▶ _ASSIGNED TASK_
There is material below. Print exactly the lines starting at the line with "(f) Total of" and ending at the line with "4. For travel", ends included, and no others.

▶ _DATA EXCERPTS_
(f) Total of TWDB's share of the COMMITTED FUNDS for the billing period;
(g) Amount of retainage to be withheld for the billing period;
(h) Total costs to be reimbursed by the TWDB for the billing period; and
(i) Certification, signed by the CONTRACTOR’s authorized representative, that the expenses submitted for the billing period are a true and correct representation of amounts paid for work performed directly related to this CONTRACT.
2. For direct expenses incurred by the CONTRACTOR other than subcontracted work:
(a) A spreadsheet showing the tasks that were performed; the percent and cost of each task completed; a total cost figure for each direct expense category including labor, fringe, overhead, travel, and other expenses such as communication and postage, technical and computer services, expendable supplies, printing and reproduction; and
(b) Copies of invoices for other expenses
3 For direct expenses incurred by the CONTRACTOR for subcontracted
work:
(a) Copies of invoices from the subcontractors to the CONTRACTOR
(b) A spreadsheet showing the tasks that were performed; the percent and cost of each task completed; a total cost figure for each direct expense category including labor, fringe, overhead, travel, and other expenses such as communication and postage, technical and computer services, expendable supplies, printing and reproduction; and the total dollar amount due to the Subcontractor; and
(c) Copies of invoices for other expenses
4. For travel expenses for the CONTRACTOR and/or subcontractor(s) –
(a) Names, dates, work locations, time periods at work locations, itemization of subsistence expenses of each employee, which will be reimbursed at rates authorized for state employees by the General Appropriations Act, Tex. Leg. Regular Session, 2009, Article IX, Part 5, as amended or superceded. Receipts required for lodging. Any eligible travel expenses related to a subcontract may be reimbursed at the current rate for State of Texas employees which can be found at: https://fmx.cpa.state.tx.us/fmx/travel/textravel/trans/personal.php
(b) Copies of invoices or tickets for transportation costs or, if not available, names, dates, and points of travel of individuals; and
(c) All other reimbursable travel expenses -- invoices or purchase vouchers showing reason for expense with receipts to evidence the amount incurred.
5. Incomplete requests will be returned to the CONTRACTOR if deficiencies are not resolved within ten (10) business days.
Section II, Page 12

---

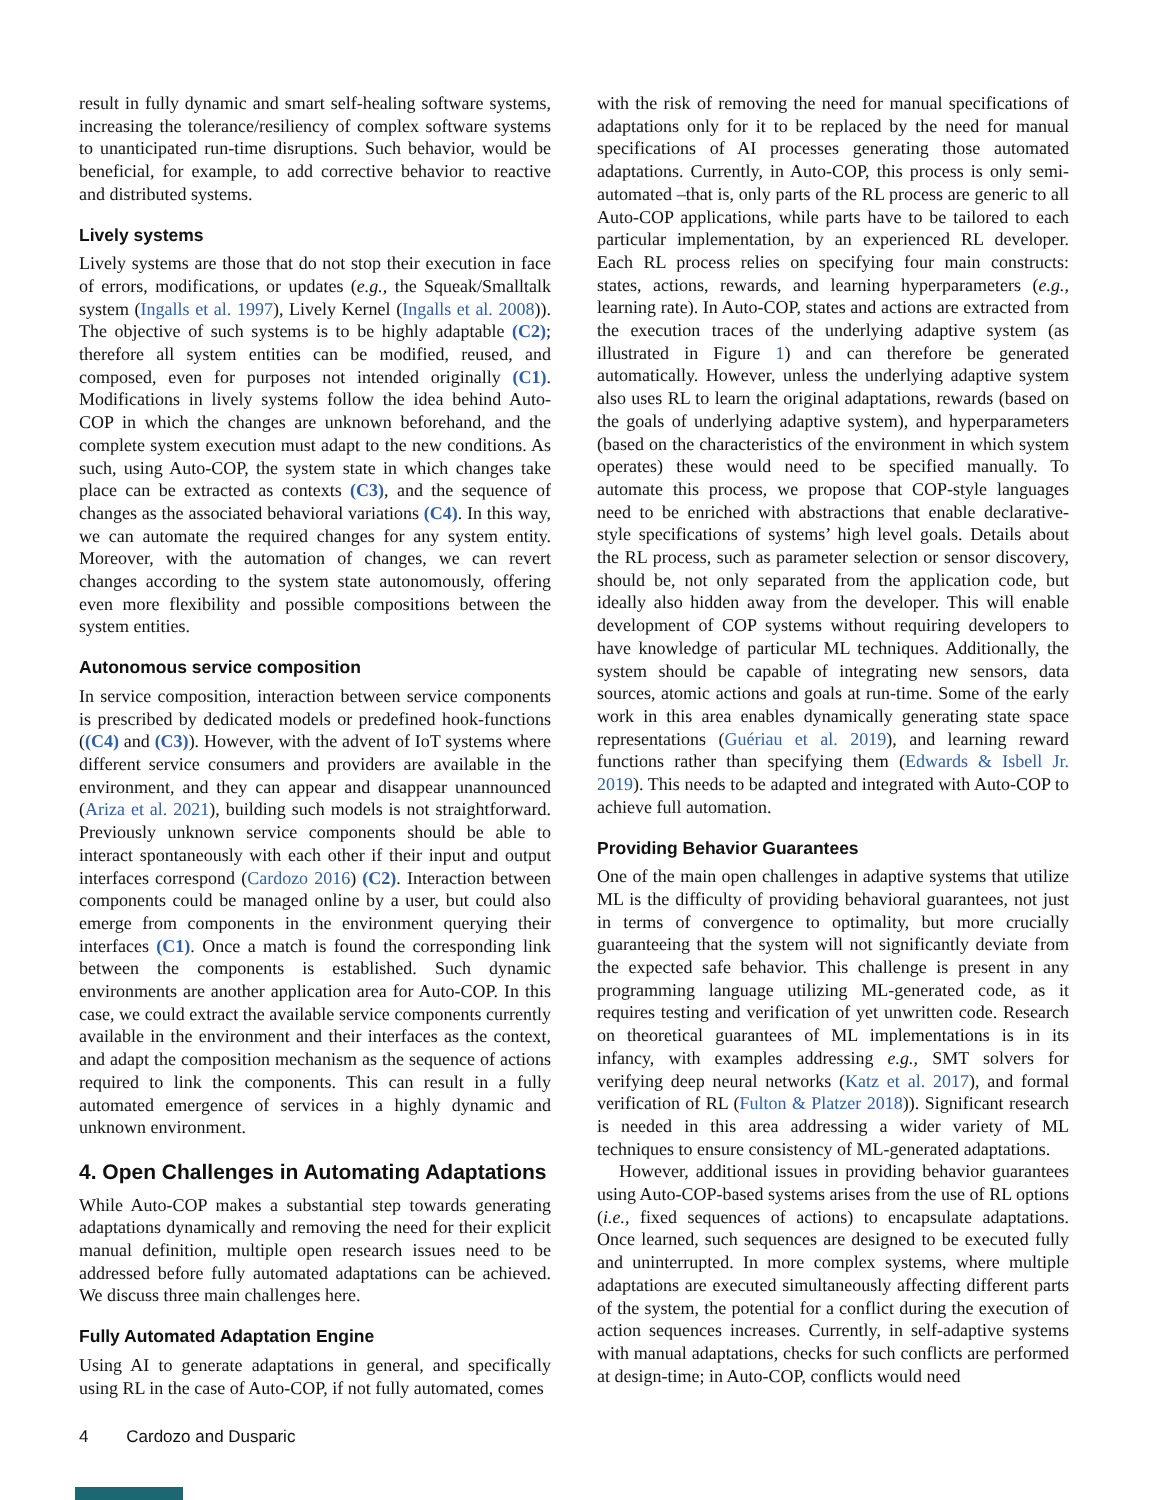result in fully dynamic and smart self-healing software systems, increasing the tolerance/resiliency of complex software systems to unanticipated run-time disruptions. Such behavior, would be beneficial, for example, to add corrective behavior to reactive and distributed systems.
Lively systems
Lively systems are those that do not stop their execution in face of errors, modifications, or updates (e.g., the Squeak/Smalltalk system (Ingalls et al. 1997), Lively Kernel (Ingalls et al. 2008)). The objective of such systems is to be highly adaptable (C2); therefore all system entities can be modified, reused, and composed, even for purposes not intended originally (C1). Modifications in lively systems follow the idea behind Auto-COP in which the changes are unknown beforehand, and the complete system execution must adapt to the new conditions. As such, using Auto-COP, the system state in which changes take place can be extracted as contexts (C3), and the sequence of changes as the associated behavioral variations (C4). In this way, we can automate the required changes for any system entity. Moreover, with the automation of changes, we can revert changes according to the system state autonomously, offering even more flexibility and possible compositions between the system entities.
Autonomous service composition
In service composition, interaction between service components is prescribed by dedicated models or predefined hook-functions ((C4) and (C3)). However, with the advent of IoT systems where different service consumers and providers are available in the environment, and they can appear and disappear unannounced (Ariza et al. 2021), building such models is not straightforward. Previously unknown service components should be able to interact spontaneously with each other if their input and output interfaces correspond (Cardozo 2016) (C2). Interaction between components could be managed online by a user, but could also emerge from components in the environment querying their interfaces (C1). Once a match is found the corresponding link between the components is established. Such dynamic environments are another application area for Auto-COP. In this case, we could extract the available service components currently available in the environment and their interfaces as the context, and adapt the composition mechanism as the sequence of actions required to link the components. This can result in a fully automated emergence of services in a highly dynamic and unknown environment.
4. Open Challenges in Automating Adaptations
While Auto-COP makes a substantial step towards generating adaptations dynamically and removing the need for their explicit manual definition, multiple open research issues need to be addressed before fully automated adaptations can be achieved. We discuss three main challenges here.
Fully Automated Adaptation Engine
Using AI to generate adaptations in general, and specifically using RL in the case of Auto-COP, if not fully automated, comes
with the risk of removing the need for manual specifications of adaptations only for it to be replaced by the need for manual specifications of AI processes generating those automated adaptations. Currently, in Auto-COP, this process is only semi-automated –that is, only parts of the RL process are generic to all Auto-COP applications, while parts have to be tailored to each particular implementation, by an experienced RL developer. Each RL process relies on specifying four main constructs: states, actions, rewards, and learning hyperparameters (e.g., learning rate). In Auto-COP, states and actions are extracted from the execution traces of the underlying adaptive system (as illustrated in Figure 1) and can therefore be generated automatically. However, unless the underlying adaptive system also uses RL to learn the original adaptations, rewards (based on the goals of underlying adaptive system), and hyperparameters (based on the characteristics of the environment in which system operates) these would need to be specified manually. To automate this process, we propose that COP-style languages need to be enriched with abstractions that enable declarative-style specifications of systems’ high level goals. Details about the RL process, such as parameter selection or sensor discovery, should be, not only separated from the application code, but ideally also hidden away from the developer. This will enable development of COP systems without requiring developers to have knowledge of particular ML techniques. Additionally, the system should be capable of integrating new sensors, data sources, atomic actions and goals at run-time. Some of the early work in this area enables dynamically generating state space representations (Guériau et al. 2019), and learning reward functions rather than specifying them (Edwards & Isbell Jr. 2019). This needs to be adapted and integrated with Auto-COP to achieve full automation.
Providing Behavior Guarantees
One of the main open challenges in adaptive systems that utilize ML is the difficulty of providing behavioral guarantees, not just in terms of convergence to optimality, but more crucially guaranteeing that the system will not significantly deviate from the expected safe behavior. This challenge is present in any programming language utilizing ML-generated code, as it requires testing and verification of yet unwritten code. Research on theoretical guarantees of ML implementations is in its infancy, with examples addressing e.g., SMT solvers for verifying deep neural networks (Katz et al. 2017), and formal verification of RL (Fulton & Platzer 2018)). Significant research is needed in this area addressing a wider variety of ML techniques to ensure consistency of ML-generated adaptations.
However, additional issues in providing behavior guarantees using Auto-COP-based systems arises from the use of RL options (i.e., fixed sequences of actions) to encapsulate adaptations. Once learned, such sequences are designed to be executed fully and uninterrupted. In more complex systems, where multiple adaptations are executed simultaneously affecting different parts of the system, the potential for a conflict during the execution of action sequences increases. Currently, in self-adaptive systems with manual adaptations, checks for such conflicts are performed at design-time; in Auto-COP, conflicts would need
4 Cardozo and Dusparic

==

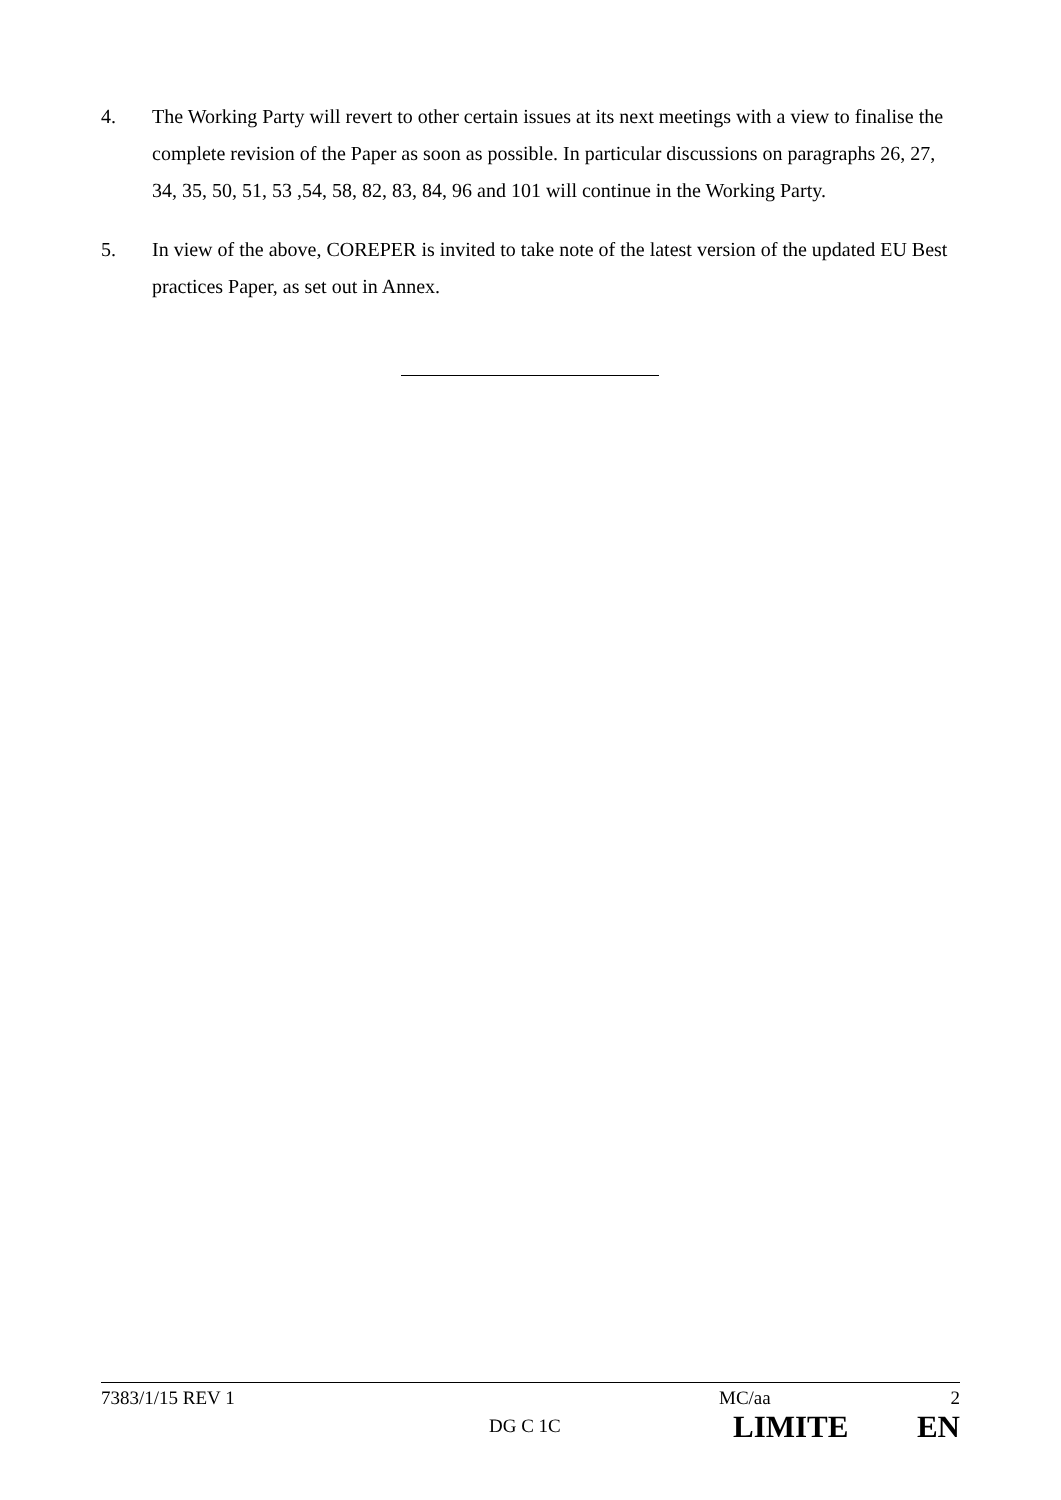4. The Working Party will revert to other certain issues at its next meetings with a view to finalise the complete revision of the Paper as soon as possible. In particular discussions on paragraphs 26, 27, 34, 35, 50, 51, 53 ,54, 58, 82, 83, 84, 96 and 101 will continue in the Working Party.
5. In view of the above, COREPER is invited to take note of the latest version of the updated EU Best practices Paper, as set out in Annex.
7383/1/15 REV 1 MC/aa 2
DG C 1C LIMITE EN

▶ _ANSWER AREA_
(f) Total of TWDB's share of the COMMITTED FUNDS for the billing period;
(g) Amount of retainage to be withheld for the billing period;
(h) Total costs to be reimbursed by the TWDB for the billing period; and
(i) Certification, signed by the CONTRACTOR’s authorized representative, that the expenses submitted for the billing period are a true and correct representation of amounts paid for work performed directly related to this CONTRACT.
2. For direct expenses incurred by the CONTRACTOR other than subcontracted work:
(a) A spreadsheet showing the tasks that were performed; the percent and cost of each task completed; a total cost figure for each direct expense category including labor, fringe, overhead, travel, and other expenses such as communication and postage, technical and computer services, expendable supplies, printing and reproduction; and
(b) Copies of invoices for other expenses
3 For direct expenses incurred by the CONTRACTOR for subcontracted
work:
(a) Copies of invoices from the subcontractors to the CONTRACTOR
(b) A spreadsheet showing the tasks that were performed; the percent and cost of each task completed; a total cost figure for each direct expense category including labor, fringe, overhead, travel, and other expenses such as communication and postage, technical and computer services, expendable supplies, printing and reproduction; and the total dollar amount due to the Subcontractor; and
(c) Copies of invoices for other expenses
4. For travel expenses for the CONTRACTOR and/or subcontractor(s) –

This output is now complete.